Revealing Eye-dentity: Foundation Models Enable Re-identification from Retinal OCT

Marc Seibel; Nele Brügge; Timo Kepp; Bennet Kahrs; Jan Ehrhardt; Heinz Handels
In: Heinz Handels; Katharina Breininger; Thomas Deserno; Andreas Maier; Klaus Maier-Hein; Christoph Palm; Thomas Tolxdorff (Hrsg.). Bildverarbeitung für die Medizin 2026 Proceedings, German Conference on Medical Image Computing. Workshop Bildverarbeitung für die Medizin (BVM-2026), Lübeck, Germany, Pages 63-69, ISBN 978-3-658-51100-5, Springer Vieweg, Wiesbaden, 3/2026.

Abstract

Foundation models have become central to medical imaging research, yet subject re-identification implications remain unclear.
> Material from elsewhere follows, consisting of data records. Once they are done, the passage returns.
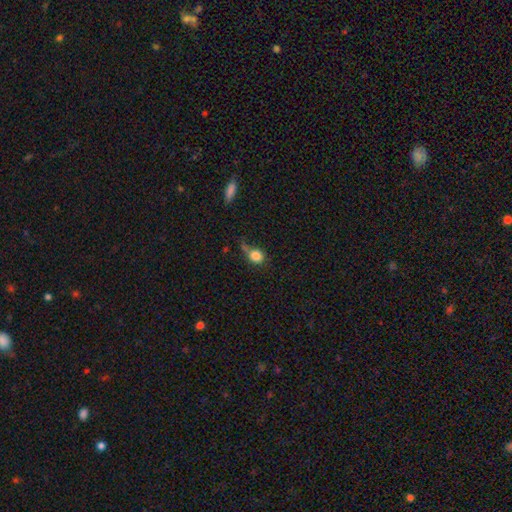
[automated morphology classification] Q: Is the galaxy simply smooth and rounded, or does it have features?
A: smooth — 82%.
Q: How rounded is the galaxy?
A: round — 70%.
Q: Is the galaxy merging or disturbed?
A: none — 42%.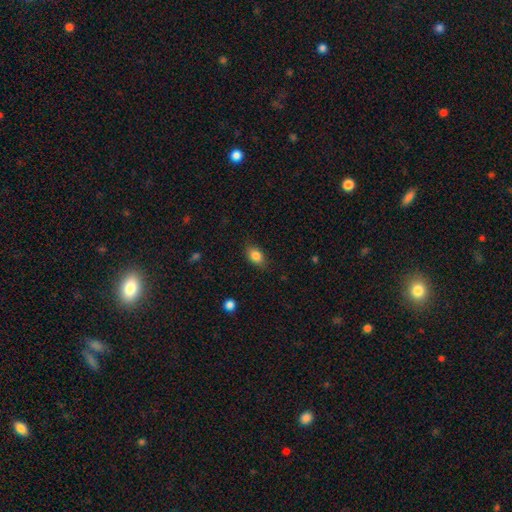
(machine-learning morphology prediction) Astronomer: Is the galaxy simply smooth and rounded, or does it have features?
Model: smooth — 84%.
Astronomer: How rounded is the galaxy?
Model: in between — 81%.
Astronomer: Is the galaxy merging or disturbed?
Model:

In this work, we study whether optical coherence tomography (OCT)-derived B-scan features extracted using frozen generalist and specialist foundation models allow re-identification of subjects intra- and cross-device. A lightweight binary classifier was trained to predict whether two feature sets originate from the same individual. Results show that specialist models such as RETFound reach 78% re-identification accuracy (Rank-1) on high-resolution OCT data, while generalist models perform only slightly worse. Performance decreased substantially on the lower-resolution data and was near chance across devices. These findings suggest that general foundation models extract subject-related information, potentially entangled with recording device-related information.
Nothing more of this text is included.